Outro caso absurdo aconteceu durante diligência dentro de um dos shoppings de Law... Os deputados estavam procurando mercadorias contrabandeadas e falsificadas num enorme complexo com vários galpões, com um 'guia' da Polícia Federal. Desde das 5h da manhã, parlamentares, agentes da PF e da Receita vasculhavam o local. Já pelas 15h, parlamentares e agentes exautos ainda não tinham achado nada e, pior, estavam aflitos porque o mandato de busca e apreensão expiraria às 18h. Foi quando um investigador a serviço de um grande escritório de advocacia se aproximou discretamente do deputado Julio Lopes e disse: "Deputado, tão passeando os senhores. A carga pirata está do outro lado. Tá tudo (policiais) comprado (suborno)." Com as informações, a busca tomou nova direção e o grupo apreendeu mais de 40 toneladas de material falsificado mais cargas contrabandeadas.

Dá para perceber como a lei é branda no Brasil, não é? O que resulta hoje na facilidade pela prática da falsificação. Hoje, a pirataria dá mais lucro (300% a mais, calculado sobre o custo de produção) do que a venda de cocaína... Resultado: a pirataria é um dos braços do crime organizado...

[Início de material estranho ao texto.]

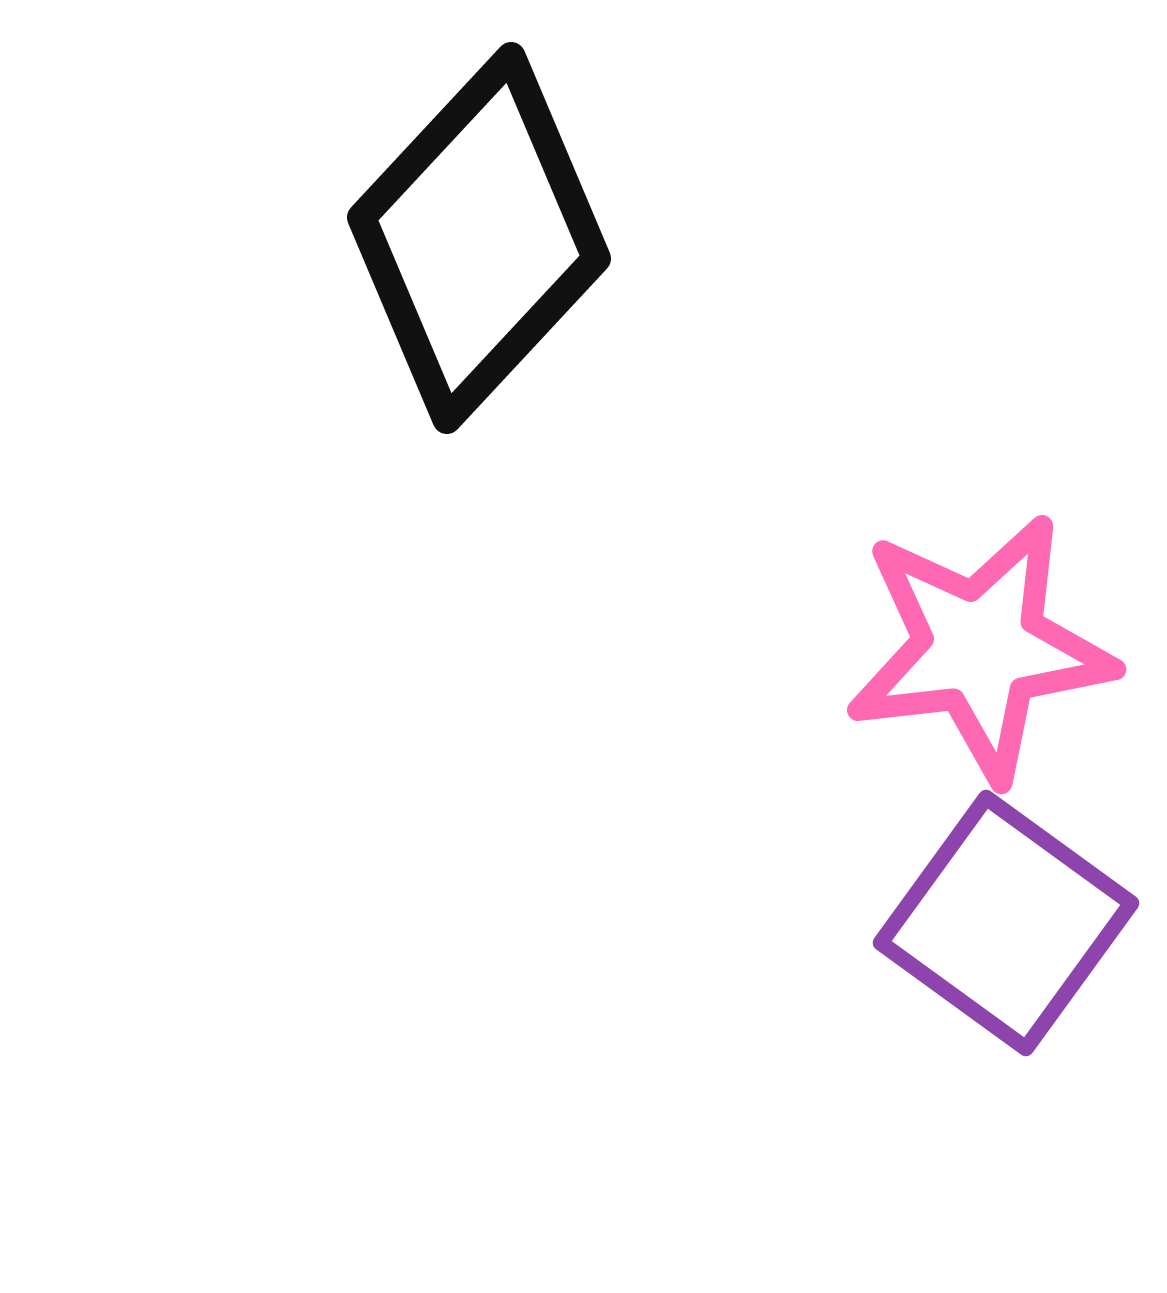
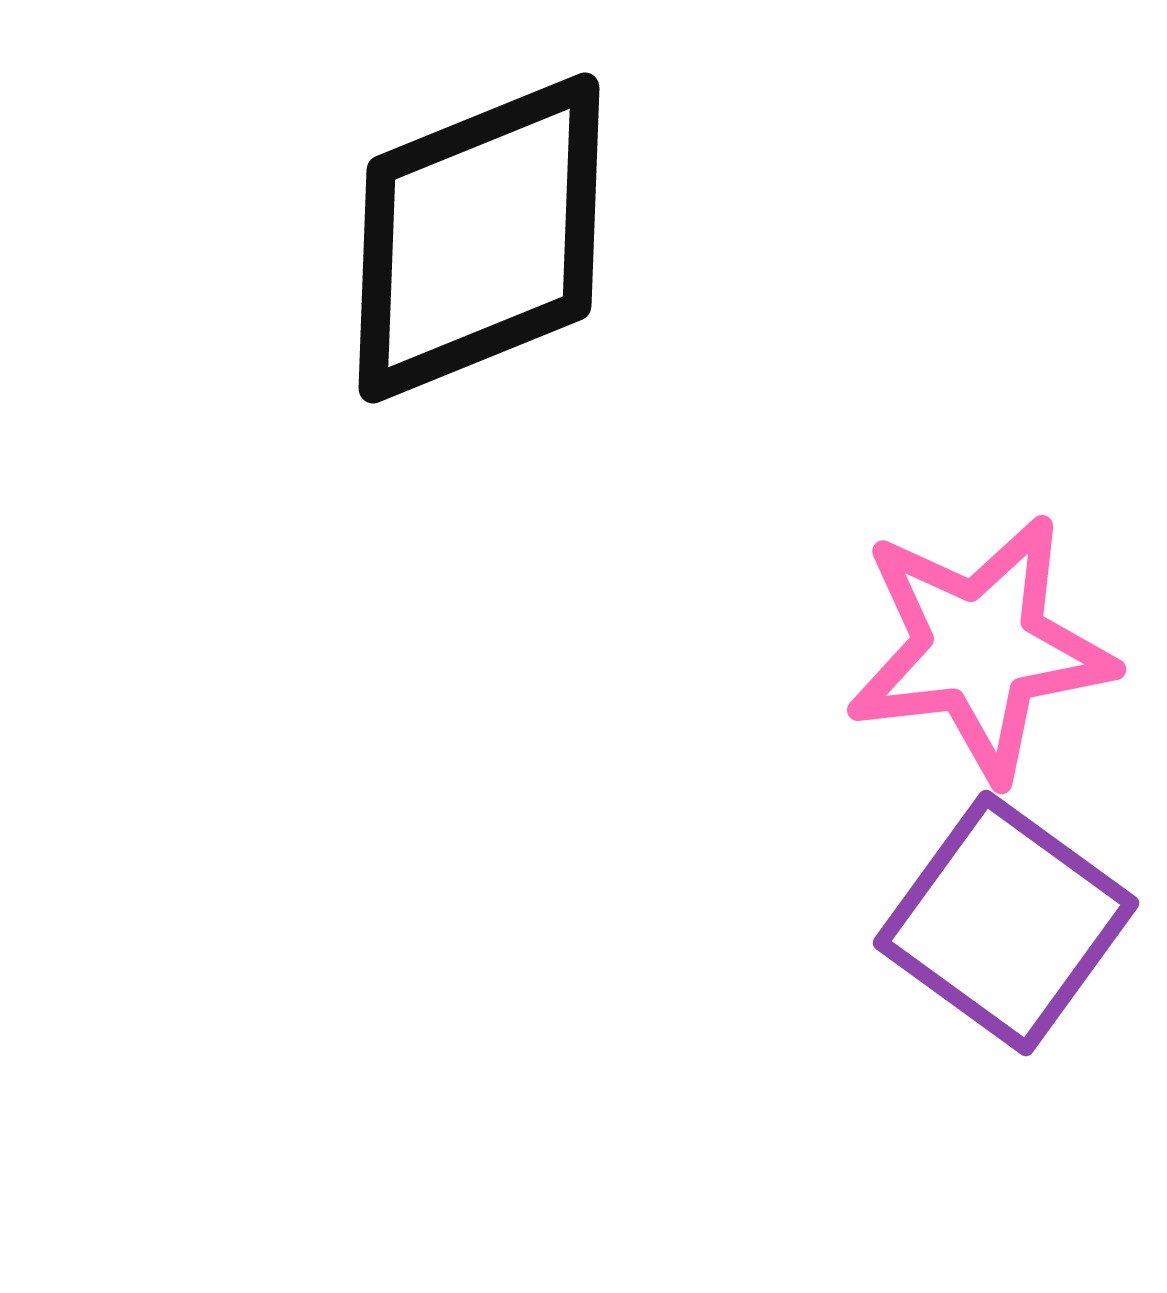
black diamond: rotated 25 degrees clockwise
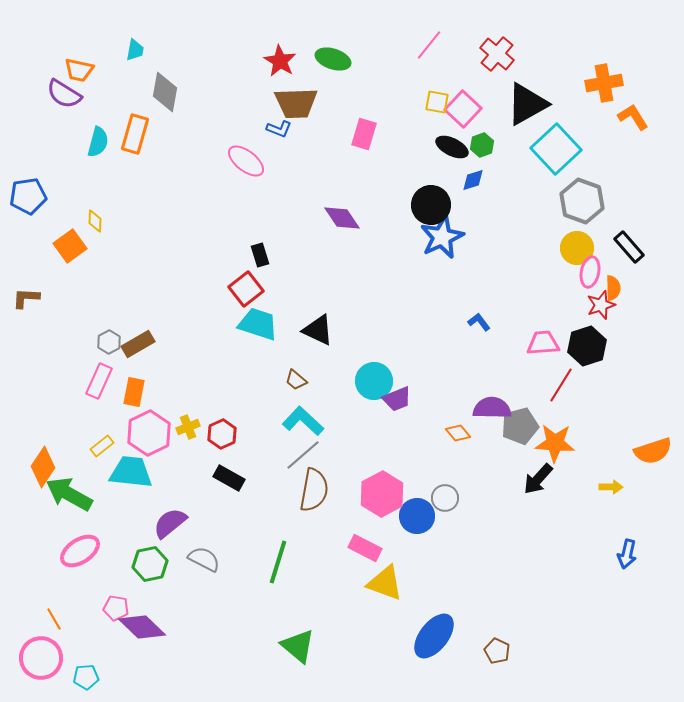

Os índices de pirataria também são apresentados na obra, números avassaladores. Na indústria fonográfica, por exemplo, o mercado ilegal disparou de 3%, em 1993, para 53%, em 2003, e, no ano de 2004, 400mil postos formais foram perdidos. Por isso mesmo, o deputado Julio Lopes busca reforço em campanhas de conscientização. Neste mês de setembro, o parlamentar organizou novamente uma Mostra de Produtos Pirateados em Brasília... Como no ano passado, o evento reuniu inúmeras associações, entidades e órgãos comprometidas com a causa, como a ABPD, a ABES, o INMETRO, entre outros.

Este ano, o evento ganhou reforço com um seminário realizado em paralelo com a mostra de pirataria, onde também participaram parlamentares de outros países, além de autoridades e empresários.

O dep. Julio Lopes está muito envolvido com o combate ao mercado ilegal, tanto que conseguiu neste junho trazer a cúpula da Interpol para o Brasil, que realizou o Congresso Internacional de Combate à Contrafação aqui no Rio de Janeiro. Iniciativa que nos fortalece diante das ameaças constantes de retaliação dos EUA caso os índices de pirataria não sofressem redução no País.

Foi ele também que articulou a integração de um agente nosso na inteligência da Polícia Internacional, grupo responsável pelo trabalho de investigação e repressão aos crimes de pirataria no mundo.

Enfim, além de todas as iniciativas no sentido de coibir tal prática criminosa, o parlamentar vai lançar um livro sobre pirataria (Pirataria: Desatar esse Nó) pq acha que as campanhas apenas não são suficientes para conseguir o entendimento da população em relação aos prejuízos provocados pela pirataria, inclusive, com risco de morte em muitos casos (como no caso de remédios falsificados, como o celobar).